Bill and I are old friends. When we met up for coffee recently, he told me about his difficulties. His wife has developed a chronic condition which has left her bedridden, and Bill is struggling with her care. Meanwhile, he is overwhelmed by the demands at his workplace and the fear of losing his job. This has led to a crisis of faith. I had found myself battling with similar emotions not long ago. We prayed together, but later I felt I had more to share, and this is the letter I wrote.
It was nice meeting with you, even though it saddens me to hear of your setbacks and hardships. Recently I went through a rough spot in my life. Perhaps what brought me through could help you as well.
When I lost sight of God, I came to realize that I had to become quiet—like early in the morning, when only the birds are up and chirping, or in the quiet of night when all external commotion has ceased—calming my mental processes, to be able to hear from God clearly again.
Talking with a trusted friend about my heartaches helped me process the difficult situations.

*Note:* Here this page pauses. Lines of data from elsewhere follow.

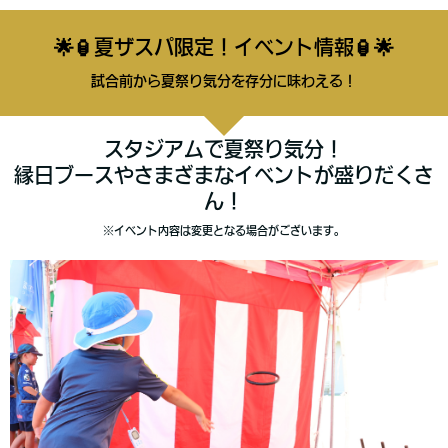
🌟🏮夏ザスパ限定！イベント情報🏮🌟
試合前から夏祭り気分を存分に味わえる！
スタジアムで夏祭り気分！
縁日ブースやさまざまなイベントが盛りだくさ
ん！
※イベント内容は変更となる場合がございます。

I learned not to be afraid of tears.
Reading a variety of spiritually feeding materials did wonders, as I found passages that turned my key. As I kept searching for hope, it did eventually spring forth.
Finding even small reasons for gratitude kept the nagging voices of negativity and misery at bay and helped me to keep open the door to regaining my faith.
Since then, I have made some commitments:
Whenever I find myself too worn out to pray, I pray anyway—trusting that God will hear my plea.1
When feeling too weary to read the Bible, I read it anyway—God’s Word is living and powerful.2
When too impatient to find my inner stillness, I seek for it anyway—reminding myself that God mends broken hearts.3
When my thoughts are downcast and sad, I look up anyway—trusting that the fog will lift, for God rewards those who seek Him.4
To end this letter, dear Bill, I wish you all the best and promise to keep your situation in my daily prayers.